## EXERCISE SET
1. In the blog post about Dr. Oz and Turkish coffee, where could the writer order Turkish coffee after a meal?
2. Pick up the blog post about Dr. Oz and Turkish coffee after its last sentence and keep writing.

## EXCERPT
Monday, May 13, 2013

Dr. Oz, "Greek coffee," Turkish coffee, facts and a petition.

A few weeks ago, Dr. Oz (In Turkish it's actually Öz, which is pronounced differently than "Oz" but whatever) did a show trumpeting the benefits of "Greek coffee" on his show. The only problem is that most of the world calls the product "Turkish coffee," and Turks are quite proud of it; bizarre that an ethnic Turk like Oz would claim it for the Greeks.

This stirred up a furor in the Turkish news media and launched a petition from a Turkish-American woman calling on Dr. Öz to set the record straight. I'm a fan of Turkish coffee, cook it myself, and miss being able to order it after a meal here in the U.S. like I could in Ankara. Thus I have signed the petition and want to offer some other support. There are plenty of basic tales of Turkish coffee, and coffee in general, being introduced to Europe from Ottoman travelers (see France in 1669).

## DATA SUPPLIED
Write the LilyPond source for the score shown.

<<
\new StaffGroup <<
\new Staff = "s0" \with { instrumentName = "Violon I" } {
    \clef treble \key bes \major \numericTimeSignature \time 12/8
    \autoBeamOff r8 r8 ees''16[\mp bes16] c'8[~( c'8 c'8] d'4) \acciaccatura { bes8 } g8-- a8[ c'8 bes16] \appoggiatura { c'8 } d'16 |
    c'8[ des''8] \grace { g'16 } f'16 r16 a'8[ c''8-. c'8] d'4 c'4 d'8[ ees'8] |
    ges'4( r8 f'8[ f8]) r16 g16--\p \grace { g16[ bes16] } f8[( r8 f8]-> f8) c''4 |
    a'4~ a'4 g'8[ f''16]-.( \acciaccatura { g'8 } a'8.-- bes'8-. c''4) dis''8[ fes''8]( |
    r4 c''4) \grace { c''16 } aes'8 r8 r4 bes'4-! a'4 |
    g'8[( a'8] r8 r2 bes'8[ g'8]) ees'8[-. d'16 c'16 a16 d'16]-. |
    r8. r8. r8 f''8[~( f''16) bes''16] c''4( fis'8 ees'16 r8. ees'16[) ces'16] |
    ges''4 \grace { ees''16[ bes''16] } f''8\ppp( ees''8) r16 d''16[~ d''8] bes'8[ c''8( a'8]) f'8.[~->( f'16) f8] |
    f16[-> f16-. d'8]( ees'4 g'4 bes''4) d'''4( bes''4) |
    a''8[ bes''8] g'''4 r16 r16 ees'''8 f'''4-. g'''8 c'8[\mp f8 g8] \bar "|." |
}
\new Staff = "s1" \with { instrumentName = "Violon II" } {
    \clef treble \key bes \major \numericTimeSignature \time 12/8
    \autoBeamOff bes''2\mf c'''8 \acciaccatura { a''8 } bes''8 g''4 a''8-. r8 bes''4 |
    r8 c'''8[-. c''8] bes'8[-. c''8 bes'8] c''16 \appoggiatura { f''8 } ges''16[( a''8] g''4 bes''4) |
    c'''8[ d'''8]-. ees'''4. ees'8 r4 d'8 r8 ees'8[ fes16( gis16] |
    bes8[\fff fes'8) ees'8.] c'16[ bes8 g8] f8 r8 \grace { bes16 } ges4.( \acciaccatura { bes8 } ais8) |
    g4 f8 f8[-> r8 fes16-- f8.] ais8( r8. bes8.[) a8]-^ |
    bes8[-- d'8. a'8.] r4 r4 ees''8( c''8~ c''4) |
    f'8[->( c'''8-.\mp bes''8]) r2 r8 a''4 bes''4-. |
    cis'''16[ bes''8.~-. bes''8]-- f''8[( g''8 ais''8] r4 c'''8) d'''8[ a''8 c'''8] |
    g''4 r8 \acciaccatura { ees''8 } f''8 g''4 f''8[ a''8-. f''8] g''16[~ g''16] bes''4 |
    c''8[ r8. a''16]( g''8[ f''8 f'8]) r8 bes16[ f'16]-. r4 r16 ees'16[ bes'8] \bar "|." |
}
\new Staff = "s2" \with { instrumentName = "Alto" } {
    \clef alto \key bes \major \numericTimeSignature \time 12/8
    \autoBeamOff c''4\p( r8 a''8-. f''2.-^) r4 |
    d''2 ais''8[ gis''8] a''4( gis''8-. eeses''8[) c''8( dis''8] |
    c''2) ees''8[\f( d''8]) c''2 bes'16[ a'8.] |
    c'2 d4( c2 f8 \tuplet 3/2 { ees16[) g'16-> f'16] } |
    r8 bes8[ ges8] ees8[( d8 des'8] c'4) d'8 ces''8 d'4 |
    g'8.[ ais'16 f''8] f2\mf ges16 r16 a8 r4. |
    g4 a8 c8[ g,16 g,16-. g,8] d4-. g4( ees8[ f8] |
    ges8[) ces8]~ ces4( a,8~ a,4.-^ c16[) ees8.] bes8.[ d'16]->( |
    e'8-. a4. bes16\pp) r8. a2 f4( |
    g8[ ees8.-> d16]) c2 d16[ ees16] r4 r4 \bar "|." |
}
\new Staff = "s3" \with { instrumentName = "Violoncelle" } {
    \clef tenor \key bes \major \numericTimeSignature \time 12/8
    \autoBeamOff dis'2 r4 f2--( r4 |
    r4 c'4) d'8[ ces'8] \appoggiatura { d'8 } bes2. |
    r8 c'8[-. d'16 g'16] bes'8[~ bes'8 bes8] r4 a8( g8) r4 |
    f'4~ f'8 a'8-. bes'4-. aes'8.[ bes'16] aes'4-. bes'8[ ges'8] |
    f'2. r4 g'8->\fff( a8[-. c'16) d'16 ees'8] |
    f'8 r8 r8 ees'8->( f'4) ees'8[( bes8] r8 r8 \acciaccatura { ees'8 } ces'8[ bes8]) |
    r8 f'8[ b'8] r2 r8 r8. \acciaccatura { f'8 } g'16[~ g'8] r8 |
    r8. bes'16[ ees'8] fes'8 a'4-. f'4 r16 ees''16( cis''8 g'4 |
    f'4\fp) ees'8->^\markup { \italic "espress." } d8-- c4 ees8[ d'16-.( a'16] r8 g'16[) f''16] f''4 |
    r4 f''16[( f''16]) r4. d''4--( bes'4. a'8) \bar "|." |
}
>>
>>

## ACTIVITY ANSWERS
1. In Ankara.

2.
But in John Lloyd Stephens' Incidents of Travel in Greece, Turkey, Russia, and Poland (my review) published in 1838 there are several references to Turkish coffee and Stephens enjoys it both in Greece and in Turkey. He has this quote: 
"Fortunately, the Greeks have learned from their quondam Turkish masters the art of making coffee" (P. 18).

Greeks and Turks alike call it "Turkish coffee." Everyone considers the origins to be Turkish from the Ottoman conquests of North Africa or some other part where the drink was discovered. 

So, sign the petition! It needs only about 400 more signatures by to become active.